Чтобы отрешиться от столь печальных воспоминаний, сеньора дона Леонор, наследовавшая все богатства рода де Лара, возвратилась в свой дворец в Сеговье. Зная о том, что сеньор дон Руй чудесным образом избежал ловушки в Кабриле, и каждое утро следя за ним сквозь полуопущенные жалюзи глазами, которые не уставали смотреть на него и увлажнялись, когда он пересекал двор, чтобы войти в церковь, дона Леонор, опасаясь нетерпения и торопливости своего сердца, не дозволяла себе посещать церковь все то время, пока длился ее траур. Но в одно прекрасное воскресное утро, когда вместо черного крепа она уже могла облечься в лиловый шелк, дона Леонор спустилась по лестнице своего дворца, бледная от доселе неведомого ей чудесного волнения, и, пройдя по каменным плитам двора, вошла в церковь. Дон Руй де Карденас стоял на коленях перед алтарем, где лежали приносимые им неукоснительно, по обету, белые и красные гвоздики. При шорохе тонких шелков он поднял глаза в ожидании чистом и исполненном невинной прелести — словно его окликнул ангел. Дона Леонор преклонила колена с ним рядом, сердце ее разрывалось от волнения; она была бледнее, чем воск горевших свечей, и счастливее, чем ласточки, свободно кружившие под сводами старой церкви.
Пред сим алтарем, коленопреклоненными на сих каменных плитах, они были обвенчаны епископом Сеговийским доном Мартиньо, осенью благословенного года 1475, когда Кастилией уже правили Изабелла и Фердинанд, славные короли и добрые католики, коих сподобил господь исполнить великие деяния на суше и на море.
ЖОЗЕ МАТИАС[32]
Дивный вечер, друг мой!.. Я жду выноса тела Жозе Матиаса — Жозе Матиаса де Албукерке, племянника виконта де Гармилде… Вы, мой друг, безусловно, его знавали — такой изысканный молодой человек, белокурый, как пшеничный колос, с закрученными вверх усами странствующего рыцаря и безвольным, слабо очерченным ртом. Истинный дворянин с утонченным и строгим вкусом. Ум пытливый, одержимый важнейшими идеями века и такой острый, что постиг мою «Защиту гегельянской философии». Этот образ Жозе Матиаса относится к 1865 году, так как последний раз я столкнулся с ним морозным январским вечером в одном из подъездов на улице Сан-Бенто; он был одет в медового цвета, изорванный на локтях сюртук, дрожал от холода, и от него отвратительно пахло водкой.

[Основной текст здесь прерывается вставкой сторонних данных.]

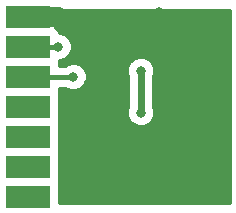
<source format=gbl>
G75*
%MOIN*%
%OFA0B0*%
%FSLAX25Y25*%
%IPPOS*%
%LPD*%
%AMOC8*
5,1,8,0,0,1.08239X$1,22.5*
%
%ADD10R,0.15000X0.07600*%
%ADD11C,0.01600*%
%ADD12C,0.06600*%
%ADD13C,0.03175*%
%ADD14C,0.02400*%
D10*
X0020500Y0013816D03*
X0020500Y0023816D03*
X0020500Y0033816D03*
X0020500Y0043816D03*
X0020500Y0053816D03*
X0020500Y0063816D03*
X0020500Y0073816D03*
D11*
X0021300Y0074355D02*
X0087300Y0074355D01*
X0087300Y0075616D02*
X0029800Y0075616D01*
X0029800Y0074616D01*
X0021300Y0074616D01*
X0021300Y0073016D01*
X0029800Y0073016D01*
X0029800Y0070334D01*
X0029813Y0070329D01*
X0030713Y0069428D01*
X0031055Y0068603D01*
X0031452Y0068603D01*
X0033212Y0067874D01*
X0034559Y0066528D01*
X0035287Y0064768D01*
X0035287Y0062864D01*
X0034559Y0061104D01*
X0033212Y0059757D01*
X0031452Y0059028D01*
X0031055Y0059028D01*
X0030967Y0058816D01*
X0031200Y0058252D01*
X0031200Y0057816D01*
X0032730Y0057816D01*
X0032788Y0057874D01*
X0034548Y0058603D01*
X0036452Y0058603D01*
X0038212Y0057874D01*
X0039559Y0056528D01*
X0040287Y0054768D01*
X0040287Y0052864D01*
X0039559Y0051104D01*
X0038212Y0049757D01*
X0036452Y0049028D01*
X0034548Y0049028D01*
X0032788Y0049757D01*
X0032730Y0049816D01*
X0031200Y0049816D01*
X0031200Y0049379D01*
X0030967Y0048816D01*
X0031200Y0048252D01*
X0031200Y0039379D01*
X0030967Y0038816D01*
X0031200Y0038252D01*
X0031200Y0029379D01*
X0030967Y0028816D01*
X0031200Y0028252D01*
X0031200Y0019379D01*
X0030967Y0018816D01*
X0031200Y0018252D01*
X0031200Y0012016D01*
X0087300Y0012016D01*
X0087300Y0075616D01*
X0087300Y0072756D02*
X0029800Y0072756D01*
X0029800Y0071158D02*
X0087300Y0071158D01*
X0087300Y0069559D02*
X0030582Y0069559D01*
X0033003Y0067961D02*
X0087300Y0067961D01*
X0087300Y0066362D02*
X0034627Y0066362D01*
X0035287Y0064764D02*
X0087300Y0064764D01*
X0087300Y0063165D02*
X0035287Y0063165D01*
X0034750Y0061567D02*
X0087300Y0061567D01*
X0087300Y0059968D02*
X0060485Y0059968D01*
X0060712Y0059874D02*
X0058952Y0060603D01*
X0057048Y0060603D01*
X0055288Y0059874D01*
X0053941Y0058528D01*
X0053213Y0056768D01*
X0053213Y0054864D01*
X0053600Y0053928D01*
X0053600Y0043703D01*
X0053213Y0042768D01*
X0053213Y0040864D01*
X0053941Y0039104D01*
X0055288Y0037757D01*
X0057048Y0037028D01*
X0058952Y0037028D01*
X0060712Y0037757D01*
X0062059Y0039104D01*
X0062787Y0040864D01*
X0062787Y0042768D01*
X0062400Y0043703D01*
X0062400Y0053928D01*
X0062787Y0054864D01*
X0062787Y0056768D01*
X0062059Y0058528D01*
X0060712Y0059874D01*
X0062124Y0058370D02*
X0087300Y0058370D01*
X0087300Y0056771D02*
X0062786Y0056771D01*
X0062787Y0055173D02*
X0087300Y0055173D01*
X0087300Y0053574D02*
X0062400Y0053574D01*
X0062400Y0051976D02*
X0087300Y0051976D01*
X0087300Y0050377D02*
X0062400Y0050377D01*
X0062400Y0048779D02*
X0087300Y0048779D01*
X0087300Y0047180D02*
X0062400Y0047180D01*
X0062400Y0045582D02*
X0087300Y0045582D01*
X0087300Y0043983D02*
X0062400Y0043983D01*
X0062787Y0042385D02*
X0087300Y0042385D01*
X0087300Y0040786D02*
X0062755Y0040786D01*
X0062093Y0039188D02*
X0087300Y0039188D01*
X0087300Y0037589D02*
X0060306Y0037589D01*
X0055694Y0037589D02*
X0031200Y0037589D01*
X0031200Y0035991D02*
X0087300Y0035991D01*
X0087300Y0034392D02*
X0031200Y0034392D01*
X0031200Y0032793D02*
X0087300Y0032793D01*
X0087300Y0031195D02*
X0031200Y0031195D01*
X0031200Y0029596D02*
X0087300Y0029596D01*
X0087300Y0027998D02*
X0031200Y0027998D01*
X0031200Y0026399D02*
X0087300Y0026399D01*
X0087300Y0024801D02*
X0031200Y0024801D01*
X0031200Y0023202D02*
X0087300Y0023202D01*
X0087300Y0021604D02*
X0031200Y0021604D01*
X0031200Y0020005D02*
X0087300Y0020005D01*
X0087300Y0018407D02*
X0031136Y0018407D01*
X0031200Y0016808D02*
X0087300Y0016808D01*
X0087300Y0015210D02*
X0031200Y0015210D01*
X0031200Y0013611D02*
X0087300Y0013611D01*
X0053907Y0039188D02*
X0031121Y0039188D01*
X0031200Y0040786D02*
X0053245Y0040786D01*
X0053213Y0042385D02*
X0031200Y0042385D01*
X0031200Y0043983D02*
X0053600Y0043983D01*
X0053600Y0045582D02*
X0031200Y0045582D01*
X0031200Y0047180D02*
X0053600Y0047180D01*
X0053600Y0048779D02*
X0030982Y0048779D01*
X0035500Y0053816D02*
X0020500Y0053816D01*
X0031151Y0058370D02*
X0033984Y0058370D01*
X0033423Y0059968D02*
X0055515Y0059968D01*
X0053876Y0058370D02*
X0037016Y0058370D01*
X0039315Y0056771D02*
X0053214Y0056771D01*
X0053213Y0055173D02*
X0040120Y0055173D01*
X0040287Y0053574D02*
X0053600Y0053574D01*
X0053600Y0051976D02*
X0039920Y0051976D01*
X0038832Y0050377D02*
X0053600Y0050377D01*
X0030500Y0063816D02*
X0020500Y0063816D01*
D12*
X0020500Y0073816D02*
X0030500Y0073816D01*
D13*
X0030500Y0063816D03*
X0035500Y0053816D03*
X0058000Y0055816D03*
X0065500Y0045316D03*
X0065500Y0042316D03*
X0058000Y0041816D03*
X0074500Y0020816D03*
X0082500Y0020816D03*
X0064000Y0072316D03*
X0064000Y0075316D03*
D14*
X0058000Y0055816D02*
X0058000Y0041816D01*
M02*

</source>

Помнится, вы, мой друг, и Кравейро однажды, когда Жозе Матиас проездом из Порто задержался в Коимбре, даже поужинали с ним в Пасо-де-Конде! В то время Кравейро, чтобы поддержать спор между Школой пуристов и Сатанинской школой, писал свой труд «Сатанические насмешки и скорбь». Вам тогда он прочел свой сонет, полный мрачного идеализма, «Сердце в клетке груди моей…». Я вспоминаю Жозе Матиаса, не отрывающего глаз от горящих в канделябрах свеч, в широком, торчащем из-под жилета льняного полотна галстуке из черного атласа, чуть заметно улыбающегося тому, чье сердце рычало в грудной клетке. Это было апрельским вечером, на небе светила полная луна. Потом мы все вместе прогуливались по тополиной аллее и мосту. Жануарио чувствительно пел печальные романтические песни того времени:
Жозе Матиас стоял, облокотившись на парапет моста и устремив глаза и душу клуне. Почему же вы, мой друг, не хотите проводить столь интересного молодого человека на кладбище Блаженство? У меня, как подобает преподавателю философии, наемный экипаж с номером. Что? Светлые брюки! О, мой любезный! Из овеществленных форм сочувствия самая, пожалуй, грубо вещественная — черный кашемир. А ведь тот, кого мы провожаем в последний путь, был спиритуалист — человек возвышенной души.
Из церкви выносят гроб. Всего три экипажа сопровождают его на кладбище. Но, друг мой, по правде говоря, Жозе Матиас умер шесть лет тому назад в полном расцвете сил. Этот же, в обшитых желтыми лентами досках, мало похожий на него труп пьяницы без имени и прошлого, которого февральский холод, сам того не желая, убил в подъезде.